Decide si cada afirmación concuerda con el texto sobre Oliver Sacks y responde sí o no, citando literalmente las palabras del texto que lo deciden.
1. Sacks afirma que su gran tema es la supervivencia.
2. Sacks esperó años junto a sus pacientes en un hospital de Manhattan.
3. Hollywood mantuvo las historias de Sacks libres de sentimentalismo.

• **TEXTO DE LECTURA**:
* * * * *

Dom 12.03.2006
radar

El narrador

› Por Alan Pauls

Los casos clínicos del doctor Oliver Sacks arrancan a menudo como las novelas policiales: “Todo comenzó con una llamada, a principios de 1993” (La isla de los ciegos al color). Y aunque lo que venga después no sea la voz ronca de una rubia ronroneando su s.o.s. al oído de un detective pasado de whisky sino un zoom al ecosistema acromatópsico de una isla en el Mar de las Filipinas, el principio es exactamente el mismo: narrar. Narrar los trastornos del sistema nervioso, de la percepción, de la identidad, como Chandler narraba los casos que golpeaban a la puerta de la oficina de Philip Marlowe: no sólo contando lo que pasó, cómo pasó y a quién y por qué, sino también –y sobre todo– cómo y por qué él, el narrador-neurólogo, llegó a enterarse de todo y apareció ahí, en el escenario de los hechos. Es ese costado artesanal de las historias clínicas de Sacks lo que las inscribe en la gran tradición médico-narrativa del siglo XIX. En ese sentido, sus colegas son tanto Freud, cuyos casos solían dejarse arrastrar por la pulsión de la biografía, como Leskov, en quien Walter Benjamin detectaba la confluencia de los dos grandes modelos arcaicos de narrador: el agricultor sedentario y el marino mercader. Sacks, por su parte, tampoco renuncia a ninguno: por un relato es capaz de quedarse quieto y esperar años junto a sus pacientes en el Beth Abraham Hospital del Bronx, pero también de viajar a la isla de Rota para descubrir entre unos helechos un inconspicuo espécimen de Psilotum nudum o recorrer junto a una ingeniera autista las instalaciones de uno de los vistosos mataderos para vacas que diseña. Sacks dice que su gran tema es la supervivencia. A eso se dedica: a contar el cuento, que es lo que define a todo sobreviviente.

Al tratar el caso clínico como una forma de relato, Sacks mata dos pájaros de un tiro: le devuelve a la mirada la función vital que la medicina y la ciencia prefieren delegar en el control impávido de un circuito cerrado de TV y rescata al enfermo de la mudez, la ataraxia y la pasividad que ya empezaban a aceptarse como una consecuencia triste pero fatal de su condición. En El hombre que confundió a su mujer con un sombrero escribe: “Los historiales clínicos modernos aluden al sujeto con una frase rápida (“hembra albina trisómica 21”) que podría aplicarse igual a una rata que a un ser humano. Para situar de nuevo en el centro al sujeto (el ser humano que se aflige y que lucha y padece) hemos de profundizar en un historial clínico hasta hacerlo narración, cuento”. Pero hay un riesgo: que la cosificación descarnada del enfermo ceda su lugar a un flagelo inverso pero no menos nefasto: la humanización paternalista. Si Sacks lo evita siempre, si sus historias –por conmovedoras que sean– jamás condescienden al sentimentalismo bobo y universalizante en el que Hollywood ha querido involucrarlo (Despertares), es porque, además de un gran narrador, es un curioso extraordinario y quiere saberlo todo. Como le pasaba a Freud con Schreber, el psicótico que le enseñó todo sobre la psicosis, Sacks intuye que la enfermedad –sobre todo la extraña clase de la que se ocupa, que, desde la jaqueca hasta las acromatopsias, parece celebrar con jovialidad la apoteosis de la irregularidad– no es un accidente que contraría la identidad del enfermo sino su manifestación más profunda, su idioma, a menudo su obra maestra y hasta su felicidad. Dostoievsky: “Todos ustedes, los individuos sanos, no pueden imaginar la felicidad que sentimos los epilépticos durante el segundo que precede al ataque. No sé si esta felicidad dura segundos, horas o meses, pero créanme, no la cambiaría por todos los gozos que pueda aportar la vida”.

* * * * *

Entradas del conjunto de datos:
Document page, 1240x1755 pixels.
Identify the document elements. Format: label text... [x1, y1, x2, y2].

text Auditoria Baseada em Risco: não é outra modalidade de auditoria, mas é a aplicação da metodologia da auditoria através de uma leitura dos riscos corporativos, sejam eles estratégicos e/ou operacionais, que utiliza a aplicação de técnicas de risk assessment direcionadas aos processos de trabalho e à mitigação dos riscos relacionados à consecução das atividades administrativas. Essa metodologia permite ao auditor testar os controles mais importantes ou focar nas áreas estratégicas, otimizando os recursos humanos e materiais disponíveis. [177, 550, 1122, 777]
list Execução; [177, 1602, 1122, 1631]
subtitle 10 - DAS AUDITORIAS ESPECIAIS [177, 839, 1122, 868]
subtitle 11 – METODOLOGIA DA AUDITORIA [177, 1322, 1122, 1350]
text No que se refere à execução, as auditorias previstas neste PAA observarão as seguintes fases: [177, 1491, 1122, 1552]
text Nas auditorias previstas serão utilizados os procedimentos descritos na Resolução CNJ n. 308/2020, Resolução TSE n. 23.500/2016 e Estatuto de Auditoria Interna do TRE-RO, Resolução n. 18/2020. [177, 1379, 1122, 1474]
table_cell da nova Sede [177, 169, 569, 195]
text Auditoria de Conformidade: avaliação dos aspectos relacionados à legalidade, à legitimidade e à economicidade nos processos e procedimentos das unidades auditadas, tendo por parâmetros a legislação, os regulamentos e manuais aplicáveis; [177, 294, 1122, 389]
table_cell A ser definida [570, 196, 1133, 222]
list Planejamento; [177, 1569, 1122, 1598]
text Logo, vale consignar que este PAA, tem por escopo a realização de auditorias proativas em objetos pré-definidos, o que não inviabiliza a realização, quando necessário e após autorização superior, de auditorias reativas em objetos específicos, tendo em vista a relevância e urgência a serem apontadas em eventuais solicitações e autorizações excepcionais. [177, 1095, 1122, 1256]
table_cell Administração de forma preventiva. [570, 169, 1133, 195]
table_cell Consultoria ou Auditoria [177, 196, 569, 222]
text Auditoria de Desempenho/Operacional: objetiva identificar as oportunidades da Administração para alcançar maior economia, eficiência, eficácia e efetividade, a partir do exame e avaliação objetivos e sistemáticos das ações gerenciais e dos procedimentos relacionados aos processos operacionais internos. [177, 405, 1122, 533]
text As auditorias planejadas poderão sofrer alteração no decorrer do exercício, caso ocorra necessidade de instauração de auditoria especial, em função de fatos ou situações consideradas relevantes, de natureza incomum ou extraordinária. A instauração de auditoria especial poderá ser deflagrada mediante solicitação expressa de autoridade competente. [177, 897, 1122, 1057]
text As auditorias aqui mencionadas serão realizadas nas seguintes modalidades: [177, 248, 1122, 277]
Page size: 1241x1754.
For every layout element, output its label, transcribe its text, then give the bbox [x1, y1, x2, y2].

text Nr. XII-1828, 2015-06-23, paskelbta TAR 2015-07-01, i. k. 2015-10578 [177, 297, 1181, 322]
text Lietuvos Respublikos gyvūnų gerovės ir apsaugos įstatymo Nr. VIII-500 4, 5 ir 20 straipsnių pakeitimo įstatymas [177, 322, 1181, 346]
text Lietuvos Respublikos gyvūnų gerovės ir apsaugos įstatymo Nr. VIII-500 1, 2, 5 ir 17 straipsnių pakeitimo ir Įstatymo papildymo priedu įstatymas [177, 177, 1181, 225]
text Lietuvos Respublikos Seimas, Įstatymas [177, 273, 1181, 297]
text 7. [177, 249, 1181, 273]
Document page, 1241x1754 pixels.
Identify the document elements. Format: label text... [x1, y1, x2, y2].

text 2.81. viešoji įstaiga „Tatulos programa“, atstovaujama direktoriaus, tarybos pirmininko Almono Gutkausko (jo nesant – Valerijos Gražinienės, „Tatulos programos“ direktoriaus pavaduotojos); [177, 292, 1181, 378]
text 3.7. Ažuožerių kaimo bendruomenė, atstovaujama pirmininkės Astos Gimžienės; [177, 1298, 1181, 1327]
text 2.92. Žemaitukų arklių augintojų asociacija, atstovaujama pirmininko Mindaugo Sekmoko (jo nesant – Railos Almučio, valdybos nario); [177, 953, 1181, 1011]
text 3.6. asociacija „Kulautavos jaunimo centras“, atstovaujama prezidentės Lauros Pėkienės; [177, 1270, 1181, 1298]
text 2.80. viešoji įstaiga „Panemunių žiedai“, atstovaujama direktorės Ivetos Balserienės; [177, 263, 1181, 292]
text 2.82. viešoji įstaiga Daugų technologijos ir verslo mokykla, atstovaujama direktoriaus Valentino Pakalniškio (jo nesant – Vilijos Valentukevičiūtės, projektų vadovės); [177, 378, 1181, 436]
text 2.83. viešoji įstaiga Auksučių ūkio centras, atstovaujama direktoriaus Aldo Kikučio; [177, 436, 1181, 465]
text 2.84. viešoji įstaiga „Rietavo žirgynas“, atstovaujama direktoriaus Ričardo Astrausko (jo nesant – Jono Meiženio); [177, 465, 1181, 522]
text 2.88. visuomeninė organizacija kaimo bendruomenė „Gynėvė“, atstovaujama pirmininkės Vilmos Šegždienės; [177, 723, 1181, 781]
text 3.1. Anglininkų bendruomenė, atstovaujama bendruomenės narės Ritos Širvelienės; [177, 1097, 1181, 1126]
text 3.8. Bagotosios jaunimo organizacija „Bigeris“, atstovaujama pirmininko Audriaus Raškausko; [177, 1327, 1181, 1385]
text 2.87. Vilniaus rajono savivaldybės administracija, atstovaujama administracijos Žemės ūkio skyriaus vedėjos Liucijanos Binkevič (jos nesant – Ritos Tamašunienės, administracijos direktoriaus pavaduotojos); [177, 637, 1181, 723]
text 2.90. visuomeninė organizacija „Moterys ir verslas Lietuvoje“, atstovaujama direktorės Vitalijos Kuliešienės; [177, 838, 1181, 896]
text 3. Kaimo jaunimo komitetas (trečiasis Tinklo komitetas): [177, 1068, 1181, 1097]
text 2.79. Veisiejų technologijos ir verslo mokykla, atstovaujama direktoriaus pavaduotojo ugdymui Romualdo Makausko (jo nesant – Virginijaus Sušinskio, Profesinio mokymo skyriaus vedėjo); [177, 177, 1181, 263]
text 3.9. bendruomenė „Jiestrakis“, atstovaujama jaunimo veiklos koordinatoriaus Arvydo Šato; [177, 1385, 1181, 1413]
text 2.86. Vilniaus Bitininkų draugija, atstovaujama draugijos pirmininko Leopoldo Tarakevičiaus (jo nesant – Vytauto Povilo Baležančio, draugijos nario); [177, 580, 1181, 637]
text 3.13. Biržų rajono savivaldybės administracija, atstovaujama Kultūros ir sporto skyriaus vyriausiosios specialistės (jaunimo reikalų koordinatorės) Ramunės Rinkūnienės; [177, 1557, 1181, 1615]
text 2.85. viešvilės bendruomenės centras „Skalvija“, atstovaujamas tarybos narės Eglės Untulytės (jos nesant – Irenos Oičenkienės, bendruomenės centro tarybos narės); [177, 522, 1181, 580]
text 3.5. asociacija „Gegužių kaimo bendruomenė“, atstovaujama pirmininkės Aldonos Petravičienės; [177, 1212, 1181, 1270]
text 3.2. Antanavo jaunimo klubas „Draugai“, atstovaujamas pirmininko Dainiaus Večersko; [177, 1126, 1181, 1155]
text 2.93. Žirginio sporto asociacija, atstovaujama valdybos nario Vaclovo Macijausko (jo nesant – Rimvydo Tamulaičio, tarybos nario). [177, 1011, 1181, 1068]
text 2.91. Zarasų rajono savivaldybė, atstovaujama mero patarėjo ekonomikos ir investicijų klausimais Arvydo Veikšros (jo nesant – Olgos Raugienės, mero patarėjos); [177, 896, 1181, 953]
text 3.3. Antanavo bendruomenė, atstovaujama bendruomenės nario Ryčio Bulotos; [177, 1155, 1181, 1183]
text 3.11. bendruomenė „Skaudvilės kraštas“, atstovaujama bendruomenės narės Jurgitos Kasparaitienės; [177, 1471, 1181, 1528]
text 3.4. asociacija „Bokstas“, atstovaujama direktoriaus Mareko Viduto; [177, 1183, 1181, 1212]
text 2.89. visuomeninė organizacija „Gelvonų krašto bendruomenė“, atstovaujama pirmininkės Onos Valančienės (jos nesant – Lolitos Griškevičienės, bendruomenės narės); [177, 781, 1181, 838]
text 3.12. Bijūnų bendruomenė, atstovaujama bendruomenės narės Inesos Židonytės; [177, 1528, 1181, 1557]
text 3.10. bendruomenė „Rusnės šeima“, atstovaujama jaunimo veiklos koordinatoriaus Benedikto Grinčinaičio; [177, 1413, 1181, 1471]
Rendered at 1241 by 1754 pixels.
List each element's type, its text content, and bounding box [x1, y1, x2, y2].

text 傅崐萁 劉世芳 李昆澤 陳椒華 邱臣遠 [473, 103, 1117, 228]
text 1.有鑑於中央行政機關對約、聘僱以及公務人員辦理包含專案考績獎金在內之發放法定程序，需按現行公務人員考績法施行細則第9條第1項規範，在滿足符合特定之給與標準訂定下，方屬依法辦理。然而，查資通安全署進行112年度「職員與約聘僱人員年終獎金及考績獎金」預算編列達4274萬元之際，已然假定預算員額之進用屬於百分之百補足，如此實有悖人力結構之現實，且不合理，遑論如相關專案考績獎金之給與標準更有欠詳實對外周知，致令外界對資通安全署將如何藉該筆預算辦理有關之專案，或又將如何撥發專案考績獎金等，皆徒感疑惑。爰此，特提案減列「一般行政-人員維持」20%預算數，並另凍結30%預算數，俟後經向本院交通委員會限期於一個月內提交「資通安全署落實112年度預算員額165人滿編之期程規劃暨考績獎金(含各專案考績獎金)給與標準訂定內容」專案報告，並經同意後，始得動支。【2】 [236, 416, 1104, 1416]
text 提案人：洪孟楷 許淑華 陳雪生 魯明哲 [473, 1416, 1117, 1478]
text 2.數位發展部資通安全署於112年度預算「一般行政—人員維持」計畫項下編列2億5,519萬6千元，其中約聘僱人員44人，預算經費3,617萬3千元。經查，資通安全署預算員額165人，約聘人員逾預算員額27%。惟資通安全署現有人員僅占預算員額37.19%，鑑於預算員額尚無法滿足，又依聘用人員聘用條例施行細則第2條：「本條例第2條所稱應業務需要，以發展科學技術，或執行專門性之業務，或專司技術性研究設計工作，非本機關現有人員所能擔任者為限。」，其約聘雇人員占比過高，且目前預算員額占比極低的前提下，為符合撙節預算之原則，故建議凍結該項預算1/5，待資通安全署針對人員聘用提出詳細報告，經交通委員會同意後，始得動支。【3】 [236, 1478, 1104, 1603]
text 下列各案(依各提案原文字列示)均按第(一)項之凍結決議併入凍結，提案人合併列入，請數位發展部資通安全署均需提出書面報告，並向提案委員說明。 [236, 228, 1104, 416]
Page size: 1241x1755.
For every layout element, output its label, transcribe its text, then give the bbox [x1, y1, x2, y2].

* * * * *

• **RESPUESTA**:
1. Sí: «Sacks dice que su gran tema es la supervivencia.»
2. No: «esperar años junto a sus pacientes en el Beth Abraham Hospital del Bronx»
3. No: «jamás condescienden al sentimentalismo bobo y universalizante en el que Hollywood ha querido involucrarlo»